OBJETIVO DE LA TAREA >> Repite sin cambios el pasaje del artículo de más abajo que comienza con "Pero que no" y continúa hasta "ley de gravedad?".

ARTÍCULO >>
########
Tengo una inquietud que me gustaría transmitir a todos los que leen Opuslibros: ¿Cuando pitaron, no tuvieron la impresión de que, a partir de ese momento, nuestros días en la Obra estaban contados, que simplemente lo que no sabíamos era «el día y la hora»?

No digo que fuera una intuición clara, ni una certeza precisa: simplemente una extraña y lejana sensación, un presentimiento. Una sospecha.

Pero que no se podía ni siquiera pensar ni analizar conscientemente, porque sería «dialogar con la tentación». Había que rechazar tal pensamiento. Pero dejar de sentirlo, eso escapaba a la «obediencia».

¿No tuvieron la impresión de que el «para siempre» era una quimera, algo imposible de alcanzar dentro de la Obra y que perseverar consistiría en desafiar esa sensación como si fuera la ley de gravedad?
########
REGISTROS SIN PROCESAR >>
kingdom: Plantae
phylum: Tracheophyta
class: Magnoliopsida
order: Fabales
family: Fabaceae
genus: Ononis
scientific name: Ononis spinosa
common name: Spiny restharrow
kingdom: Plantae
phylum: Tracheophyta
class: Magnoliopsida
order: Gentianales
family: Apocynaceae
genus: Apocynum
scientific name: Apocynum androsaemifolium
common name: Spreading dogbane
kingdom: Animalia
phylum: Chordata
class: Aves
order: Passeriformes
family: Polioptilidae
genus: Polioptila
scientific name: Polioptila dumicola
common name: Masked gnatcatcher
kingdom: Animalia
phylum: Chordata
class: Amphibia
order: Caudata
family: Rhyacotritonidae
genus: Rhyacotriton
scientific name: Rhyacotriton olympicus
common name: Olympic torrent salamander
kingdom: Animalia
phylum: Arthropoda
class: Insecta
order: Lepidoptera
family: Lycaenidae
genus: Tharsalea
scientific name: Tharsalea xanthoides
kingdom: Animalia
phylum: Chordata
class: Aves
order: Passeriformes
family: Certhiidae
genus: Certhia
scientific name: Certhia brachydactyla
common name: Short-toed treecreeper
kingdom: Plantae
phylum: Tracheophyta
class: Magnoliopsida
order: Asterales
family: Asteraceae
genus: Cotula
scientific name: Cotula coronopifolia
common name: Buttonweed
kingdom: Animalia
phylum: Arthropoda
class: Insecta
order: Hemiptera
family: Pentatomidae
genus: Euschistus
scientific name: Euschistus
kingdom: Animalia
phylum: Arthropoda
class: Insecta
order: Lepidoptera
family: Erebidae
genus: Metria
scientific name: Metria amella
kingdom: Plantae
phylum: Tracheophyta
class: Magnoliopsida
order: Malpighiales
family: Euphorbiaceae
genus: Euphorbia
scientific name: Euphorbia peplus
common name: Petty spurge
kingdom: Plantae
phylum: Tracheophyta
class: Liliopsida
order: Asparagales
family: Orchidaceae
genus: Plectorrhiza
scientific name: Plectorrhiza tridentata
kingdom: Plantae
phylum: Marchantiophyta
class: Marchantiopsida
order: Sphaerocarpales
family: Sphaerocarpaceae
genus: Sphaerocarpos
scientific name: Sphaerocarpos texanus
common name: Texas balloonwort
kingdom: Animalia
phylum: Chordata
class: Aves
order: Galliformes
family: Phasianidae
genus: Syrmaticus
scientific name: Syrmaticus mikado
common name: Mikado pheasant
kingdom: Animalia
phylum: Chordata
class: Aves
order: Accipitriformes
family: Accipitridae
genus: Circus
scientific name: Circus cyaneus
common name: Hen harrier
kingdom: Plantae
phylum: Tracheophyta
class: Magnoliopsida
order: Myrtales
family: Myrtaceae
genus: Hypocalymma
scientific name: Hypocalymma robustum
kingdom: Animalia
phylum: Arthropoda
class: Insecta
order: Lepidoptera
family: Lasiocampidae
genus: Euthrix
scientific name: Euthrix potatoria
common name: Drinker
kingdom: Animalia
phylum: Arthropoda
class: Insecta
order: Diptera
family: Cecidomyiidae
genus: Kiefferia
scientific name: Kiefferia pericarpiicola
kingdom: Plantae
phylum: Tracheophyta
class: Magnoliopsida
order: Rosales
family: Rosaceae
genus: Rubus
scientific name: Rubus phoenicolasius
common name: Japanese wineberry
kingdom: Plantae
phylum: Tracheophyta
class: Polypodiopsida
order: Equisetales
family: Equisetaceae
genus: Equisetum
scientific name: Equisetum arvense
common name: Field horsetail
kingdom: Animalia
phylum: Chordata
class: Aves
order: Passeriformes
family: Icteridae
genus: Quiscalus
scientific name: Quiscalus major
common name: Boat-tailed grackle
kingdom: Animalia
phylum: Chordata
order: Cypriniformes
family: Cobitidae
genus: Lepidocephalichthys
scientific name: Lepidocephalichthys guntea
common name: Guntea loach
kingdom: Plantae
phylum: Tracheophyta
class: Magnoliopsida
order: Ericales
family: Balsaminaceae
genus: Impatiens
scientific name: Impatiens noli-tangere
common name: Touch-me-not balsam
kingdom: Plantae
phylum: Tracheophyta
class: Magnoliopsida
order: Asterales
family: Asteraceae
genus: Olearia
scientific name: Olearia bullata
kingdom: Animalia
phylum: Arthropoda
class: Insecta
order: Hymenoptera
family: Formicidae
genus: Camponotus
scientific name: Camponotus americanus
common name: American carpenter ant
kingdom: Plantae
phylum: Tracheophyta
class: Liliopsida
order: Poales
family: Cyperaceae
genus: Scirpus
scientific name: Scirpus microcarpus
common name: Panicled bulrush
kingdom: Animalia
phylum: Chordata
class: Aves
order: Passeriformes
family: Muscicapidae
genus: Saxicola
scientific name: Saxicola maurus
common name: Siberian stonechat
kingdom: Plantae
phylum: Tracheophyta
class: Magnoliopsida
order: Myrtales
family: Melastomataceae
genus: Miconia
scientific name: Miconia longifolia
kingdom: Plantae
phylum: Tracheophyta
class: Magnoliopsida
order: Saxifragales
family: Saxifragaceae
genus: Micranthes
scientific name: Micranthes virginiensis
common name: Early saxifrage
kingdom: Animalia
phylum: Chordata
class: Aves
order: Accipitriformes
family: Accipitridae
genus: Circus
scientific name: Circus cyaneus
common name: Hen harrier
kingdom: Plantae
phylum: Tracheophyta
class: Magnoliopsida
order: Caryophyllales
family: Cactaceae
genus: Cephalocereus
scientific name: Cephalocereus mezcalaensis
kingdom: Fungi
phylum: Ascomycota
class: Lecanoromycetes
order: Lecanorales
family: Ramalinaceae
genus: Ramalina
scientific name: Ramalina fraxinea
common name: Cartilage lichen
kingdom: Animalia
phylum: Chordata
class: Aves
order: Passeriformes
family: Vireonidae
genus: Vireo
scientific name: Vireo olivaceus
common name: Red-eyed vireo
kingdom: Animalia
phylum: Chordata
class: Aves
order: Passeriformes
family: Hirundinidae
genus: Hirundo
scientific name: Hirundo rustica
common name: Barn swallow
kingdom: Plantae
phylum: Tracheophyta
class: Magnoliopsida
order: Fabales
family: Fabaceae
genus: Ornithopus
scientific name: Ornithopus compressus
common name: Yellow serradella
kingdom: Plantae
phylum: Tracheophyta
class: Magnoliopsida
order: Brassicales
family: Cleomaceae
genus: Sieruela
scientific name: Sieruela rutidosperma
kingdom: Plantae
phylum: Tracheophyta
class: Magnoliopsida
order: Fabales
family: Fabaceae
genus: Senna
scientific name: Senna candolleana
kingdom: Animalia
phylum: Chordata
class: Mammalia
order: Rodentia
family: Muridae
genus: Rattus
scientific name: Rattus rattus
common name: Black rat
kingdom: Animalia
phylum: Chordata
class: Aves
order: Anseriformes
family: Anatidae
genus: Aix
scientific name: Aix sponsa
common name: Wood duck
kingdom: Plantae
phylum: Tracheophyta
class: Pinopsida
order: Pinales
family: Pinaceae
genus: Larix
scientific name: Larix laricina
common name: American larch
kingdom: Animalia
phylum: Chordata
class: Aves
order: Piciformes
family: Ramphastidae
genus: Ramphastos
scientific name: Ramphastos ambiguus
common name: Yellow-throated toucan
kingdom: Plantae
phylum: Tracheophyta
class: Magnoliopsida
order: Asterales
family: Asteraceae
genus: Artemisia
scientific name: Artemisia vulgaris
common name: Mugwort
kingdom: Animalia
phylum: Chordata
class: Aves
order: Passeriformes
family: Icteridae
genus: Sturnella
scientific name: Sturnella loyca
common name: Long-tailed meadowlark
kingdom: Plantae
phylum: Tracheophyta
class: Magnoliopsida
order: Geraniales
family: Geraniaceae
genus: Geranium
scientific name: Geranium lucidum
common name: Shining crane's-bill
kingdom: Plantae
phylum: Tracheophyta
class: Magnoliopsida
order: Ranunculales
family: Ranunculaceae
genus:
########
SOLUCIÓN DEL EJERCICIO >>
Pero que no se podía ni siquiera pensar ni analizar conscientemente, porque sería «dialogar con la tentación». Había que rechazar tal pensamiento. Pero dejar de sentirlo, eso escapaba a la «obediencia».

¿No tuvieron la impresión de que el «para siempre» era una quimera, algo imposible de alcanzar dentro de la Obra y que perseverar consistiría en desafiar esa sensación como si fuera la ley de gravedad?